The task:
Nothing beyond the line containing "Serve Algorithm" is to be printed; print exactly each line from the start of the records below through that line, leaving out pictures.
··· Record set ···
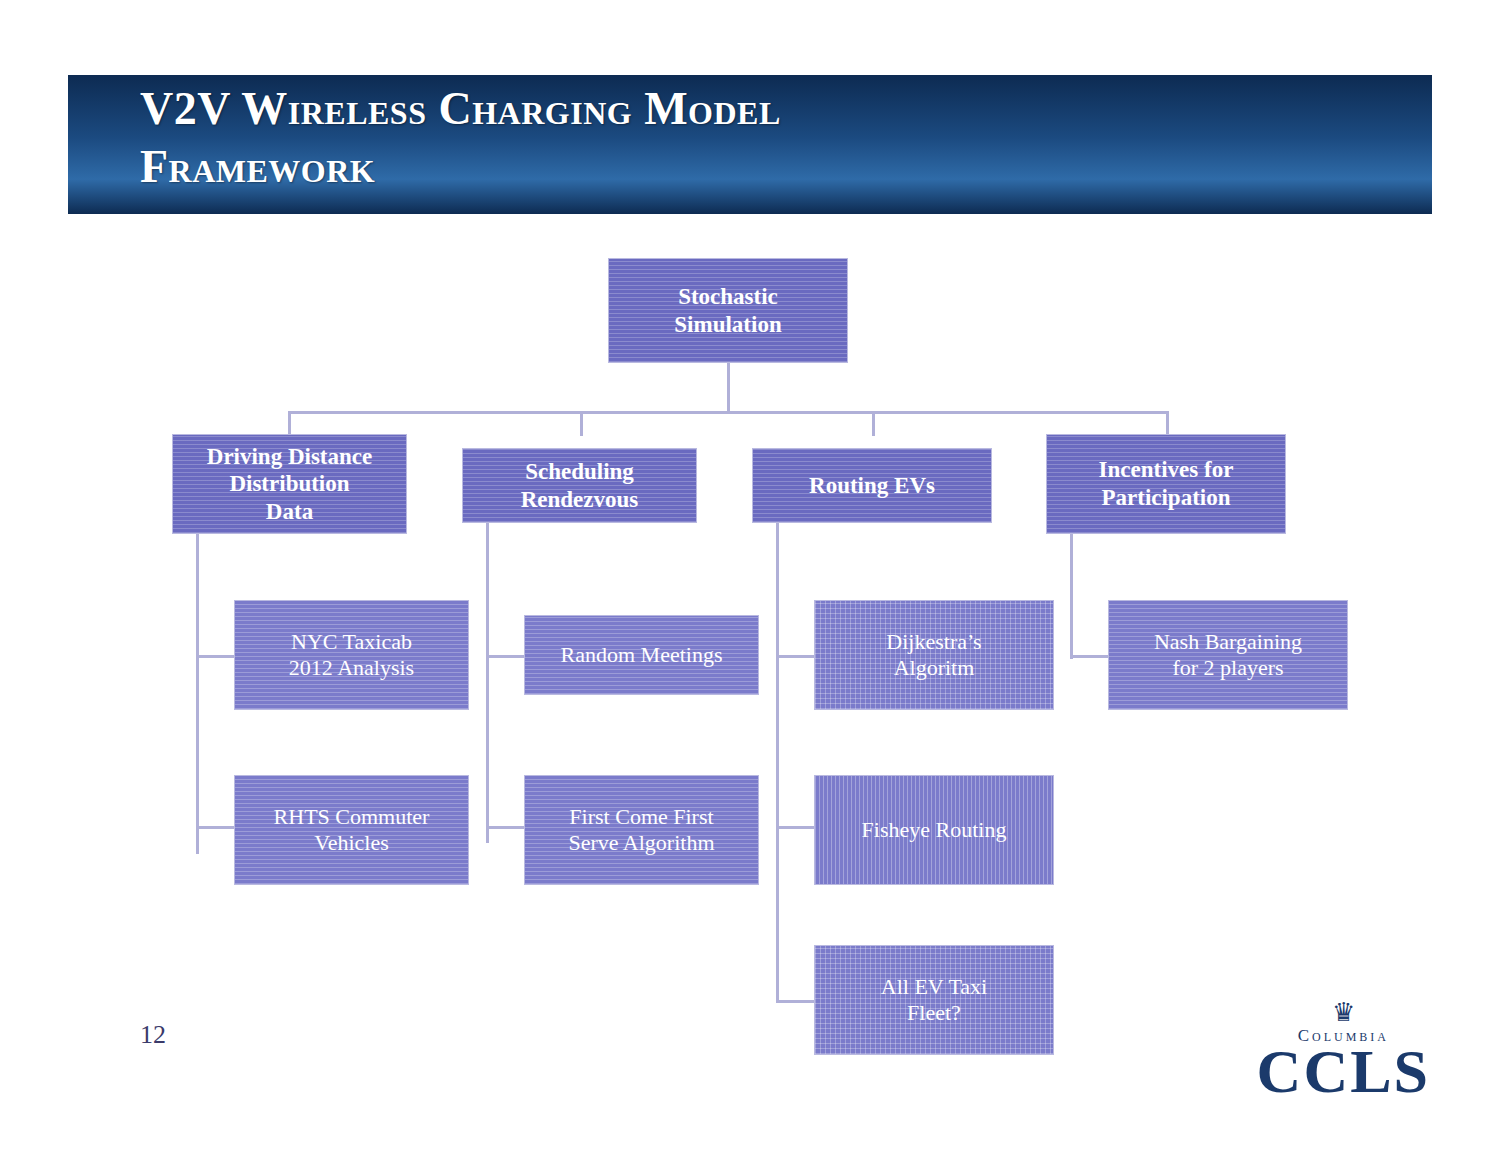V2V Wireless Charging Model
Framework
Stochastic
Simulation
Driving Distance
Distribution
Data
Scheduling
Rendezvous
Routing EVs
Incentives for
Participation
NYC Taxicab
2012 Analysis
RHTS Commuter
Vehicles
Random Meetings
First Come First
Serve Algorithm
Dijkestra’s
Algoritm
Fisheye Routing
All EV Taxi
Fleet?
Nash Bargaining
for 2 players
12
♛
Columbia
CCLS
···
Exercise answer:
V2V Wireless Charging Model
Framework
Stochastic
Simulation
Driving Distance
Distribution
Data
Scheduling
Rendezvous
Routing EVs
Incentives for
Participation
NYC Taxicab
2012 Analysis
RHTS Commuter
Vehicles
Random Meetings
First Come First
Serve Algorithm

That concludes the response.